Un año, una noche | Crítica

Las partículas del trauma

Nahuel Pérez Biscayart y Noémie Merlant en una imagen del filme de Isaki Lacuesta.

Nahuel Pérez Biscayart y Noémie Merlant en una imagen del filme de Isaki Lacuesta.

Isaki Lacuesta va camino de configurarse como un cineasta de primer orden a golpe de zigzagueo y transfiguración. Alejándose voluntariamente de cierta concepción contemporánea de la autoría, sus películas van encontrando un traje propio y ajustado a la medida de cada asunto y cada tema, como si en esa capacidad de mutación residiera cierto sentido clásico del oficio que lo emparenta con los artesanos antes que con los creadores de universos personales.

Película de encargo, Un año, una noche es una nueva muestra de esta adecuación a unos materiales salidos de la realidad trágica de aquellos atentados en París de 2015 en las calles y la Sala Bataclan filtrados por la narración de la experiencia (post)traumática en el libro autobiográfico Paz, amor y death metal (Tusquets) del español Ramón González, superviviente del ataque terrorista.

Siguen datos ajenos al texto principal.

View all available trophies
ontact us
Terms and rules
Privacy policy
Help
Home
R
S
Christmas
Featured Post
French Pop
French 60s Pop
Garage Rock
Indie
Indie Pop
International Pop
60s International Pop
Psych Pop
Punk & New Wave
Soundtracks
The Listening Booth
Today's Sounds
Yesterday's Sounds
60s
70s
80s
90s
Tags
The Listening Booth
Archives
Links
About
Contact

Lacuesta y sus colaboradores Isa Campo y Fran Araújo, responsables también de los guiones de La próxima piel o La leyenda del tiempo, toman esos materiales adoloridos, colectivos y sufrientes para construir con ellos, siempre a través de su pareja protagonista, interpretada por dos extraordinarios Nahuel Pérez Biscayart y Noémie Merlant, un relato fragmentario agujereado por los fogonazos sensoriales de la memoria del suceso y zarandeado por el propio proceso de duelo, ocultación o catarsis que los atenaza en los días, semanas y meses posteriores al suceso.

Un año, una noche transita así por las consecuencias íntimas, físicas y psicológicas de un acontecimiento brutal que regresa inesperadamente en un brillante ejercicio de montaje que da sentido y cuerpo al propio e incontrolable acto de la memoria, a las preguntas sin respuesta e incluso a los fantasmas que acechan a la pareja y a los distintos y desiguales procesos en los que cada uno experimenta y gestiona la supervivencia.

Por el camino se cuelan también apuntes marginales sobre la política, la condición inmigrante, las diferencias culturales o de género, hay incluso espacio para oxigenar el núcleo del relato con algunas escenas de grupo, donde Lacuesta consigue incluso que intérpretes tan encasillados como Quim Gutiérrez respiren fuera de su modelo, aunque a la postre se trata aquí de hurgar con sensibilidad y a dos voces en la experiencia de lo inenarrable, en el bloqueo de las emociones, en el dolor y el desconcierto como muralla para el afecto y freno para el reinicio.